張愛玲不僅在生活中對服飾裝扮念茲在茲的喜愛,她的作品中也有大量的服飾描寫,而她之所以能夠成為《紅樓夢》之後,閨閣衣飾描寫的第一人,不僅是她本人的熱愛所在,更是因為她是中國古典文學中經驗的繼承者。不管是《紅樓夢》《金瓶梅》,還是《孽海花》、《楊家將演義》,凡是重要人物出場,都會專門有一段描寫他的服飾和風姿,作者和讀者都會戀戀其中,認為這是好的作品的應有之義

五四之後,西化文人如陳獨秀、錢玄同等,都曾疾言厲色的貶斥中國古代文學,胡適和俞平伯是當時最著名的兩大紅學家,卻都認為《紅樓夢》不過是一部“尚可”的作品,“在世界文學中位置是不很高的”,而魯迅甚至公開喊話中國青年,“不要讀中國書,一本也不要讀”。在這種時風之下,讚美中國古典文學都是冒天下之大不韙,據胡蘭成《今生今世》中回憶,自己不喜歡西洋文學,卻從來不敢在公開場合指摘一句,有次大著膽子在張愛玲面前講了一句,覺得《戰爭與和平》、《浮士德》不及《紅樓夢》和《西遊記》,張愛玲卻淡淡的說了一句,當然不及。可以說不管是從家學淵源還是閱讀經驗上看,張愛玲在根底上是一個古典文人。

活在衣服裡的張愛玲

古典文學的根底讓張愛玲熱衷於服飾描寫,完整的西式教育卻讓張愛玲對服飾的描寫沒有侷限在古典小說的經驗之中,在弗洛伊德、象徵主義等歐洲文化教育的影響下,張愛玲作品中的服飾描寫甚至成為了一種戲劇化的隱喻,就像她在《童言無忌》裡說的那樣:“對於不會說話的人,衣服是一種語言,隨身帶著的一種袖珍戲劇。”衣服狂張愛玲顯然精於此道。

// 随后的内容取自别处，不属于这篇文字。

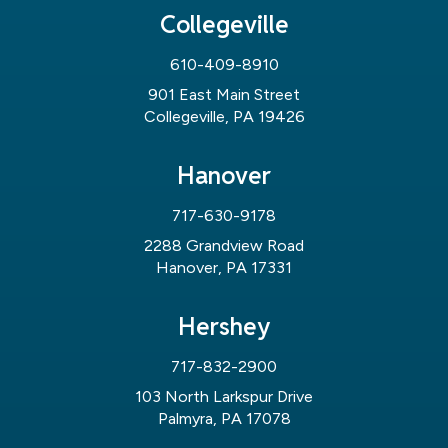
Collegeville
610-409-8910
901 East Main Street
Collegeville, PA 19426
Hanover
717-630-9178
2288 Grandview Road
Hanover, PA 17331
Hershey
717-832-2900
103 North Larkspur Drive
Palmyra, PA 17078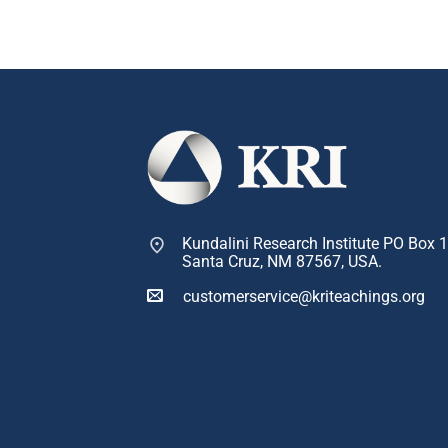
Kundalini Research Institute PO Box 
Santa Cruz, NM 87567, USA.
customerservice@kriteachings.org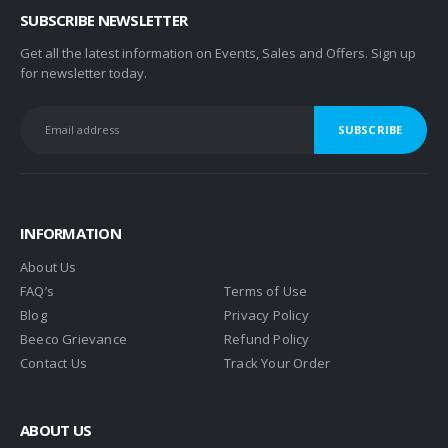
SUBSCRIBE NEWSLETTER
Get all the latest information on Events, Sales and Offers. Sign up
for newsletter today.
INFORMATION
About Us
FAQ’s
Terms of Use
Blog
Privacy Policy
Beeco Grievance
Refund Policy
Contact Us
Track Your Order
ABOUT US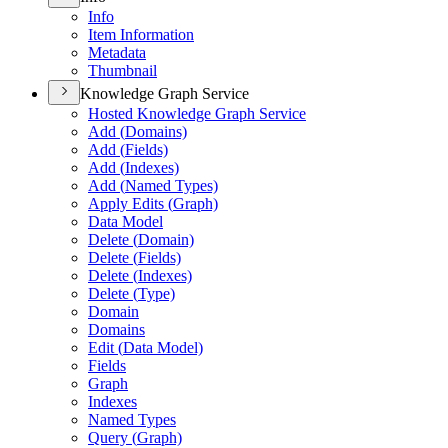
Info
Item Information
Metadata
Thumbnail
Knowledge Graph Service
Hosted Knowledge Graph Service
Add (
Domains)
Add (
Fields)
Add (
Indexes)
Add (
Named Types)
Apply Edits (
Graph)
Data Model
Delete (
Domain)
Delete (
Fields)
Delete (
Indexes)
Delete (
Type)
Domain
Domains
Edit (
Data Model)
Fields
Graph
Indexes
Named Types
Query (
Graph)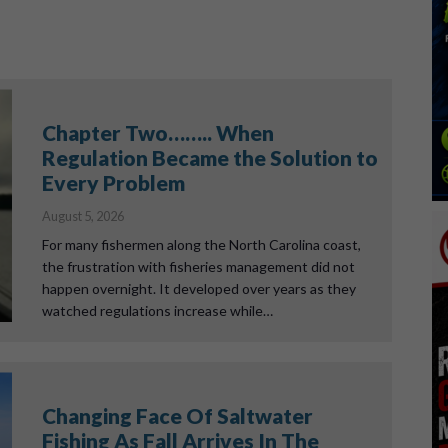
Chapter Two…….. When
Regulation Became the Solution to
Every Problem
August 5, 2026
For many fishermen along the North Carolina coast,
the frustration with fisheries management did not
happen overnight. It developed over years as they
watched regulations increase while…
Changing Face Of Saltwater
Fishing As Fall Arrives In The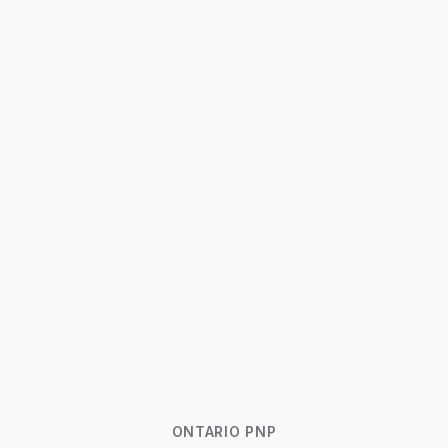
ONTARIO PNP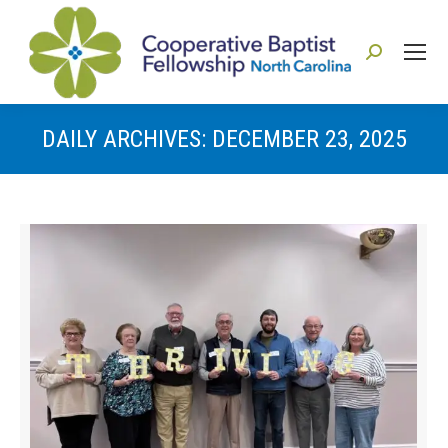
Search:
DAILY ARCHIVES:
DECEMBER 23, 2025
You are here: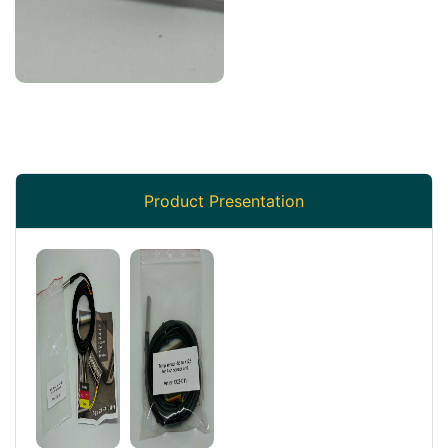
Product Presentation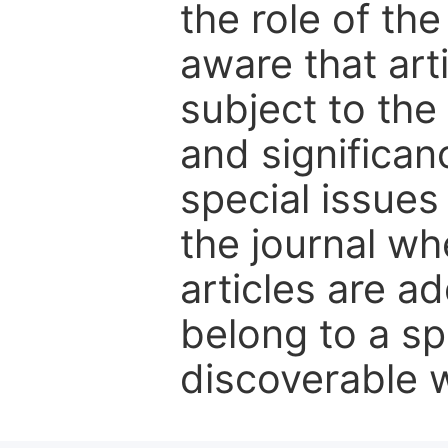
the role of th
aware that art
subject to the 
and significanc
special issues
the journal w
articles are ad
belong to a sp
discoverable wi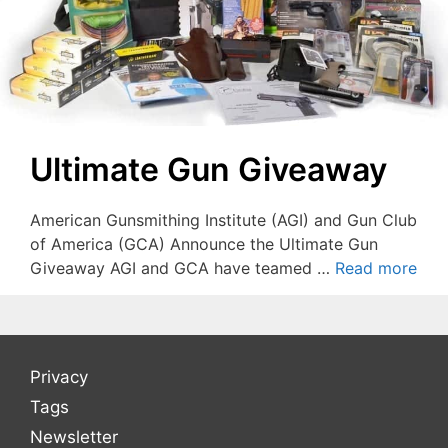
Ultimate Gun Giveaway
American Gunsmithing Institute (AGI) and Gun Club
of America (GCA) Announce the Ultimate Gun
Giveaway AGI and GCA have teamed …
Read more
Privacy
Tags
Newsletter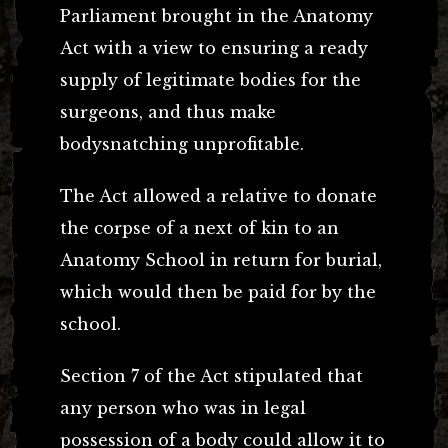
Parliament brought in the Anatomy
Act with a view to ensuring a ready
supply of legitimate bodies for the
surgeons, and thus make
bodysnatching unprofitable.
The Act allowed a relative to donate
the corpse of a next of kin to an
Anatomy School in return for burial,
which would then be paid for by the
school.
Section 7 of the Act stipulated that
any person who was in legal
possession of a body could allow it to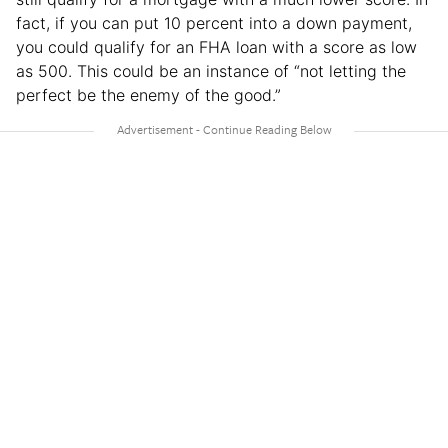
fact, if you can put 10 percent into a down payment,
you could qualify for an FHA loan with a score as low
as 500. This could be an instance of “not letting the
perfect be the enemy of the good.”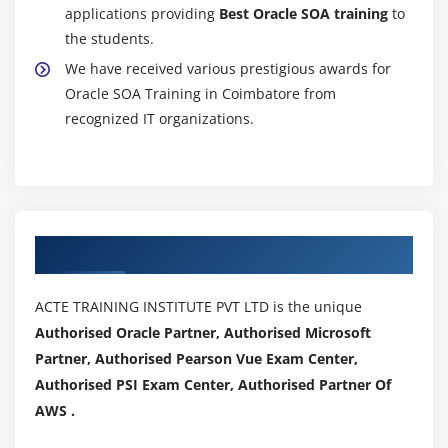
applications providing
Best Oracle SOA training
to
the students.
We have received various prestigious awards for
Oracle SOA Training in Coimbatore from
recognized IT organizations.
Authorized Partners
ACTE TRAINING INSTITUTE PVT LTD is the unique
Authorised Oracle Partner, Authorised Microsoft
Partner, Authorised Pearson Vue Exam Center,
Authorised PSI Exam Center, Authorised Partner Of
AWS .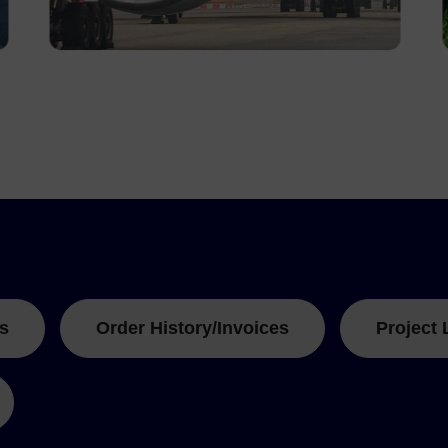
s
Order History/Invoices
Project 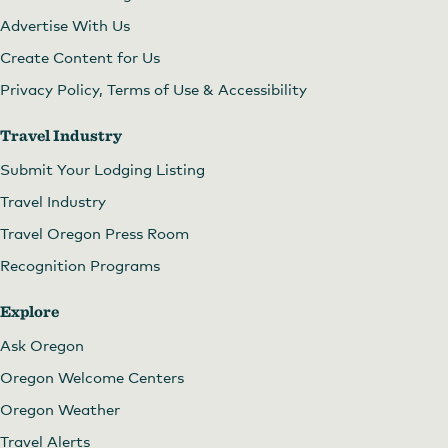
Advertise With Us
Create Content for Us
Privacy Policy, Terms of Use & Accessibility
Travel Industry
Submit Your Lodging Listing
Travel Industry
Travel Oregon Press Room
Recognition Programs
Explore
Ask Oregon
Oregon Welcome Centers
Oregon Weather
Travel Alerts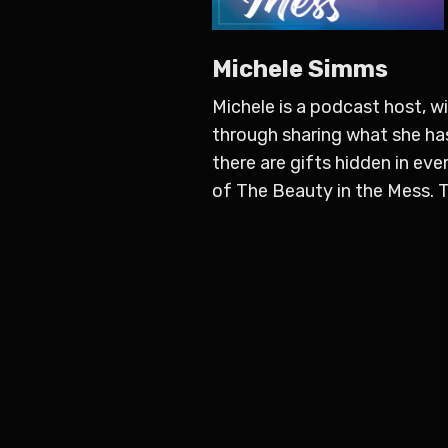
Michele Simms
Michele is a podcast host, w
through sharing what she has
there are gifts hidden in ever
of The Beauty in the Mess. Th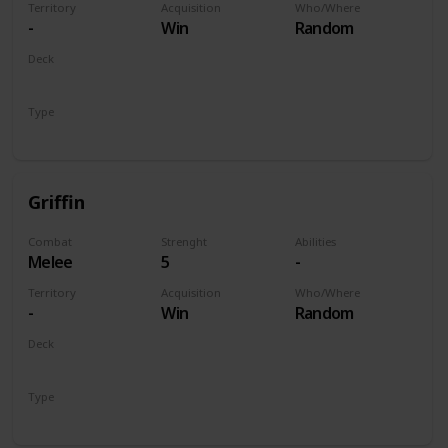
Territory
Acquisition
Who/Where
-
Win
Random
Deck
Monsters
Type
Unit
Griffin
Combat
Strenght
Abilities
Melee
5
-
Territory
Acquisition
Who/Where
-
Win
Random
Deck
Monsters
Type
Unit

張愛玲的處女作《沉香屑.第一爐香》,表面上講得是一個女性“墮落”的故事,實際上卻是一場以服飾為武器的戰爭,交戰的雙方便是葛薇龍和她的姑媽梁太太。和20世紀初的很多女學生一樣,葛薇龍想要憑藉讀書改變自己的命運,小說開始,她來到姑媽家就是想向身為富豪遺孀的姑媽,討些生活費,完成自己的學業,然而不到三個月,梁太太便用一件件華美的服飾,將葛薇龍徹底俘獲,讓她成為跟自己一樣,成為用身體和美色換取金錢的人。

活在衣服裡的張愛玲

薇龍自以為清醒精明,但姑媽卻比她老練得多,不動聲色的讓這涉世未深的女孩子中了自己設下圈套。進門的第一回合,葛薇龍便已敗北,姑媽笑她學校的網球服“老長的燈籠褲子,怪模怪樣”,讓她穿了自己的鵝黃絲質襯衫,鴿灰色短褲,就這短暫的一試,高檔服飾柔滑的質感和嬌嫩的顏色便在葛薇龍心中紮根,再見到自家穿著藍竹布罩衫的傭人陳媽,薇龍便覺得“殺氣騰騰”、“上不得檯盤”。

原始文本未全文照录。